— TEXTE SUPPORT —
^^^^
Vous avez remporté le Lion d’Or à Venise où vous concourriez dans une sélection très relevée avec Jane Campion, Paolo Sorrentino et Pedro Almodovar. Comment avez-vous accueilli ce prix ?

Peu de temps avant la cérémonie, Annie Ernaux m’a confié que la sortie du livre s’était déroulée dans un relatif silence. Ce Lion d’Or a donc offert un écho positif au parcours d’Annie et à son œuvre alors qu’au début des années 2000, personne ne souhaitait entendre parler de ce sujet. Cela m’a fait éprouver une joie transversale à la fois pour moi, pour le film, pour toute mon équipe, pour ma comédienne Anamaria Vartolomei, pour Annie Ernaux bien entendu et pour tout ce que ce prix signifie au regard de son histoire.

Vous avez présenté le film dans de nombreux pays. Que retenez-vous de vos échanges avec le public international ?

Je me souviens que lors d’une conférence de presse à Rome, un journaliste italien nous a dit qu’il était initialement opposé à l’avortement mais que le film avait ouvert en lui des questionnements intérieurs qui faisaient vaciller ses certitudes. Je ne cherche pas la polémique, mais la discussion. Ensemble, nous y sommes parvenus.

Beaucoup de choses ont été écrites sur les réalisatrices françaises récemment récompensées comme Julia Ducournau et vous-même. Êtes-vous sensible à ces discours ou les trouvez-vous inappropriés ?

Il ne faut jamais s’opposer à la célébration, quelle qu’elle soit. Et il faut célébrer le fait qu’un changement s’opère peu à peu dans cette industrie où la méfiance vis à vis des réalisatrices se désamorcent. Aujourd’hui, on admet qu’une femme peut gérer un plateau de cinéma. L’idée paraît évidente mais il aura fallu du temps. Nos succès ne feront que creuser ce sillon et conforter l’industrie.

En tant que membre de L’ARP, quel est votre regard sur la récente intégration des plateformes dans le financement du cinéma français ?

Ce qui m’importe, c’est d’accompagner les changements qui touchent notre industrie en les intégrant à une réflexion globale qui protège avant tout la liberté artistique. Chaque évolution, qui peut d’ailleurs être positive, doit être accompagnée d’une pensée. C’est très encourageant de savoir que les plateformes vont entrer dans un système de production global du cinéma français. Toutefois, une question demeure : toutes les cinématographies seront-elles protégées ?
^^^^
— DONNÉES AFFICHÉES —
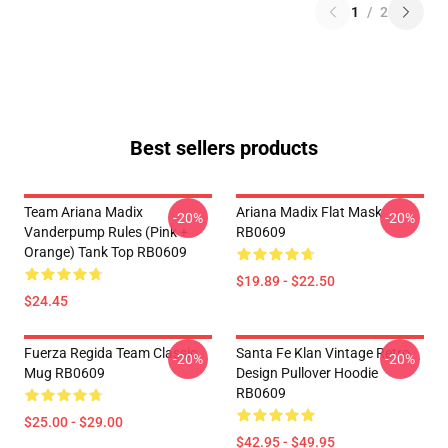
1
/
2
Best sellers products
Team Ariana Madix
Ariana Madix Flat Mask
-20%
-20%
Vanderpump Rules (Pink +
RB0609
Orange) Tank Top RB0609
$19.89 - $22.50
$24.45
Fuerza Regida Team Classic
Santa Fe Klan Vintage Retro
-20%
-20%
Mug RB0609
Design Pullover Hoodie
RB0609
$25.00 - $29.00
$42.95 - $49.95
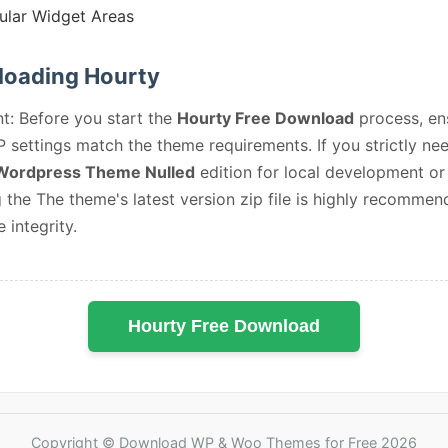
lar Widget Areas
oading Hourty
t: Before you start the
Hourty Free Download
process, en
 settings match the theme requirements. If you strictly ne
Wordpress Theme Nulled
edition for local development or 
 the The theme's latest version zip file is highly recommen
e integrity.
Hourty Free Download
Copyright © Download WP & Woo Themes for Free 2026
^^^^
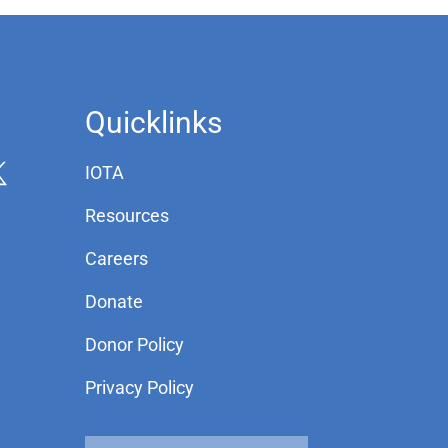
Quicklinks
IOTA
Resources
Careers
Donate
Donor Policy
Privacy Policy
^^^^
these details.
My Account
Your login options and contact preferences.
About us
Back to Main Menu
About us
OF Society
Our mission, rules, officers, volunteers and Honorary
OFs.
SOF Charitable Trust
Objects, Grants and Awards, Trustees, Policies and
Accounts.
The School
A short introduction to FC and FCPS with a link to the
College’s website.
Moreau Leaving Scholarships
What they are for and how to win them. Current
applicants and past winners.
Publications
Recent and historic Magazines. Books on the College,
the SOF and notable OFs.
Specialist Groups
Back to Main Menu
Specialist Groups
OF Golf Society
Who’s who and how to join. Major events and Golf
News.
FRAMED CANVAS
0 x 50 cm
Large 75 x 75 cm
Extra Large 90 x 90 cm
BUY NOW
^^^^
— CONSIGNE —
Recopiez l'entretien entre « Vous avez remporté » et « accueilli ce prix ? » inclus, en remplaçant « prix » par « trophée ».

— RÉSULTAT —
Vous avez remporté le Lion d’Or à Venise où vous concourriez dans une sélection très relevée avec Jane Campion, Paolo Sorrentino et Pedro Almodovar. Comment avez-vous accueilli ce trophée ?